Gender-related Barriers
In direct comparisons (see Table 2), cisgender women were more likely than cisgender men to report all barriers apart from privacy/stigma concerns. Transgender and genderqueer students reported more total barriers and were also more likely to report financial and cultural concerns relative to cisgender peers. In binary logistic regressions (see Tables 3 and 4), cisgender men had 50% greater odds for privacy/stigma concerns relative to cisgender women,1 whereas cisgender women had 59% greater odds for endorsing lack of time and 37% greater odds for endorsing financial concerns relative to cisgender men. Transgender/genderqueer students had significantly higher AORs for financial concerns and cultural sensitivity issues as barriers to MHSU, relative to cisgender students.
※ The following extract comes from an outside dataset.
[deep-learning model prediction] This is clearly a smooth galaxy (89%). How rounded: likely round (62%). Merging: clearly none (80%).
Race/Ethnicity-related Barriers to MHSU
In direct comparisons (see Table 2), White students were less likely to report barriers related to privacy/stigma, finances, logistics, or cultural concerns relative to racial/ethnic minority groups. In binary logistic regressions (see Tables 3 and 4), the odds for reporting a low perceived need for treatment was significantly lower for Black students (AOR = 0.71), the odds for questioning the helpfulness of treatment were also significantly lower for Asian, Hispanic, and Other Race students (AOR range = 0.50–0.71), and the odds for endorsing lack of time (AOR range = 0.66–0.70) were significantly lower for Black, Asian, and Hispanic students, relative to White students. In contrast, the odds for logistical concerns were 44% greater among Black students, the odds for financial concerns were 64% greater among Black and 43% greater among Hispanic students, and the odds for cultural sensitivity barriers were 3.3–6.3-fold higher among all racial/ethnic minority groups, relative to White students.
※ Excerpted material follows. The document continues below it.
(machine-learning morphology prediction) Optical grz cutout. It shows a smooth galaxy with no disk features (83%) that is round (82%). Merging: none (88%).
Sexual Orientation-related Barriers
In direct comparisons (see Table 2), heterosexual students were less likely to report barriers related to finances, perceptions of treatment as being unhelpful, logistics, or cultural concerns relative to sexual minority students. In binary logistic regressions (see Tables 3 and 4), the odds for reporting a low perceived need for treatment were significantly lower for gay/lesbian and „other sexual minority‟ students (AOR range = 0.60–0.68), whereas the odds for financial concerns were 47% greater among gay/lesbian and 62% greater among bisexual/pansexual students, relative to heterosexual students. The odds for questioning the helpfulness of treatment was significantly lower for bisexual/pansexual students (AOR = 0.71), yet 51% greater among „other sexual minority‟ students, relative to heterosexual students. The odds for cultural sensitivity barriers were significantly higher among all sexual orientation groups (AOR range = 1.86–5.27), apart from mostly heterosexual students, relative to heterosexual students.
Discussion
This multi-site study directly examined sociodemographic differences in reported barriers to care among a large sample of college students who screened positive for elevated suicide risk and were not receiving MH services. Of significance, frequently reported barriers included both internal perceptions (e.g., low perceived need, usefulness of therapy, stigma) and external practical concerns (e.g., lack of time, finances). At a broad level, these findings suggest that different approaches are required to address these barriers to MHSU. Further, our findings offer insights into how some of these barriers might be differentially prominent for specific sociodemographic subpopulations.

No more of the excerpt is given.